A mother in search of answers is hitting the road to find her daughter's killer. Brittany Phillips – a student at Eckerd College – was murdered in 2004 and 18 years later her case remains unsolved. 

Her mom, Maggie Zingman, is hoping to change that by going on what she's calling a ‘Caravan To Catch A Killer.’

"I just said, What can people see? Maybe Brittany helped me, I don't know. And came up with Caravan to Catch a Killer," Zingman said.

Since 2007, Zingman has been driving a car, wrapped with her daughter's picture and story, across the country.

"She was very intelligent. She got a full ride scholarship in chemistry to Eckerd College, where she did her whole freshman year. She was very adventurous," Zingman said.

Phillips had a bright future ahead, but missed her family so after her freshman year she transferred to a school in Oklahoma and moved back home. Months later, her life was cut short in September 2004 when Police say she was raped and murdered inside her apartment in Tulsa.
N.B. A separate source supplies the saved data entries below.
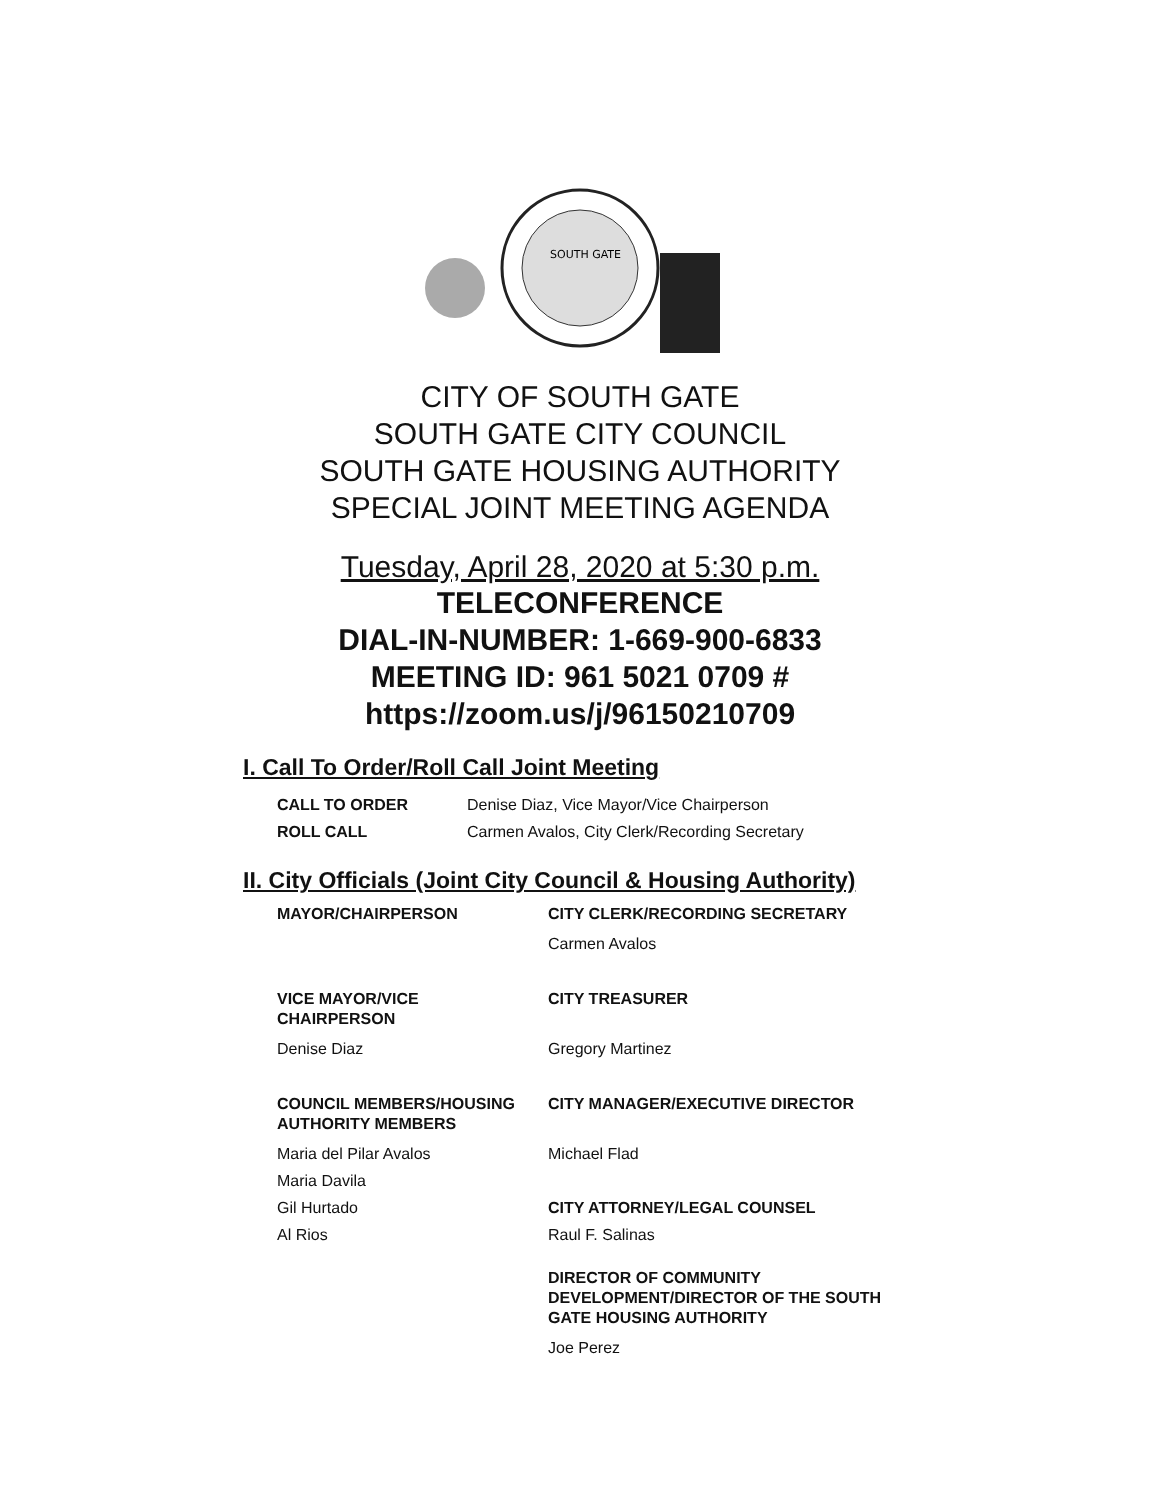SOUTH GATE
CITY OF SOUTH GATE
SOUTH GATE CITY COUNCIL
SOUTH GATE HOUSING AUTHORITY
SPECIAL JOINT MEETING AGENDA
Tuesday, April 28, 2020 at 5:30 p.m.
TELECONFERENCE
DIAL-IN-NUMBER: 1-669-900-6833
MEETING ID: 961 5021 0709 #
https://zoom.us/j/96150210709
I. Call To Order/Roll Call Joint Meeting
CALL TO ORDER Denise Diaz, Vice Mayor/Vice Chairperson
ROLL CALL Carmen Avalos, City Clerk/Recording Secretary
II. City Officials (Joint City Council & Housing Authority)
MAYOR/CHAIRPERSON
CITY CLERK/RECORDING SECRETARY
Carmen Avalos
VICE MAYOR/VICE
CHAIRPERSON
CITY TREASURER
Denise Diaz
Gregory Martinez
COUNCIL MEMBERS/HOUSING
AUTHORITY MEMBERS
CITY MANAGER/EXECUTIVE DIRECTOR
Maria del Pilar Avalos
Maria Davila
Gil Hurtado
Al Rios
Michael Flad
CITY ATTORNEY/LEGAL COUNSEL
Raul F. Salinas
DIRECTOR OF COMMUNITY
DEVELOPMENT/DIRECTOR OF THE SOUTH
GATE HOUSING AUTHORITY
Joe Perez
"He told me that she had been it was probably 3 or 4 in the morning that she had been raped and suffocated. And I still didn't want to believe it," Zingman said.

Detectives have investigated and ruled out more than 600 suspects through DNA technology, but over the years the case has grown cold so in 2007 Zingman started what she calls "A Caravan To Catch A Killer." She's been on more than 20 trips around the country visiting all 48 states in the continental US in hopes of drumming up interest catching people's attention and just doing whatever she can to try and solve the 18-year-old cold case.

"The police, although they were still looking local, they said, you know, Oklahoma is the crossroads. 44, 40, 35, 22, right below us seventies, right above us through Kansas. And so they said there's a chance he could move on," Zingman said.

Early this year, Zingman says she learned investigators are analyzing a new set of DNA found under Brittany's fingernails after she says she learned the DNA they had been testing all these years---which was found on Brittany sheets--wasn't actually the killer's but a friend of Brittany's who's since been ruled out as a suspect. Zingman says without the missteps in beginning there may have been a different outcome, but says she's determined not to give up.

"I'll never stop. I can't stop until my last breath," Zingman said.